Products like that tend to be geared towards the pet owner with only themselves in mind rather than the pet. I don't know why or how they're still selling that stuff though.


----------



## Issi (May 24, 2010)

I find this a bit fustrating. It is fine to have your own opinion but please be accureate when posting facts. I have read this in several places and it drives me nuts that people just keep repeating incorrect information. This product does not use oils - don't beleive me, look it up. Soft Sorbent is a good product. How do I know - cause I have used it for years and have never had any issues. I have seen people comment on it and they have never even used it??


----------



## flufffluff39 (May 25, 2009)

I have never used soft sorbent but I don't like that cottony wooley stuff for my hamster!! She has toilet rolls to play with and chew and I give her shredded kitchen roll for her bed


----------



## niki87 (Nov 18, 2009)

Issi said:


> I find this a bit fustrating. It is fine to have your own opinion but please be accureate when posting facts. I have read this in several places and it drives me nuts that people just keep repeating incorrect information. This product does not use oils - don't beleive me, look it up. Soft Sorbent is a good product. How do I know - cause I have used it for years and have never had any issues. I have seen people comment on it and they have never even used it??
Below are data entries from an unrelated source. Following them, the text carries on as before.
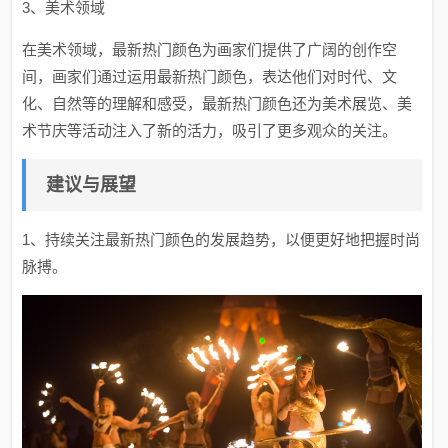
3、美术领域
在美术领域，最新热门颜色为画家们提供了广阔的创作空
间，画家们通过运用最新热门颜色，表达他们对时代、文
化、自然等的理解和感受，最新热门颜色还为美术展览、美
术节庆等活动注入了新的活力，吸引了更多观众的关注。
建议与展望
1、持续关注最新热门颜色的发展趋势，以便更好地把握时尚
脉搏。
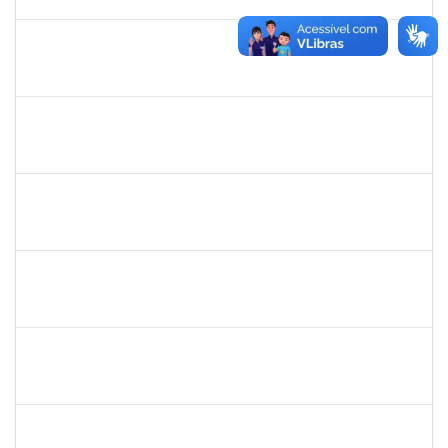
11/07/2023
Concluído
2401210
ALEX DO NASCIMENTO AMBROSIO
Técnico
23007.00026404/2022-07
12/06/2023
11/07/2023
Concluído
1753043
MARCUS PIMENTEL OLIVEIRA
Técnico
23007.00006293/2023-92
08/06/2023
07/07/2023
Concluído
1760632
ALINE PEREIRA DA SILVA MATOS
Técnico
23007.00019849/2022-64
07/06/2023
04/07/2023
Concluído
2260515
FAGNER DOS SANTOS FERNANDES
Técnico
23007.00001374/2023-15
07/06/2023
05/08/2023
Concluído
2258018
LUZIANE DOS SANTOS
Técnico
23007.00007418/2023-78
05/06/2023
04/07/2023
Concluído
2093086
KASSIA AGUIAR NORBERTO RIOS
Docente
To be fair there have been may people....many on this site as well....complaining of the product. Obviously not every animal will be affected and certainly not in the same way....but the OP is correct in warning people against it because of the number of documented problems it has caused. It is then up to the pet owners then. But with so many alternatives new pet owners would probably be advised to look elsewhere. That is all the OP was saying.


----------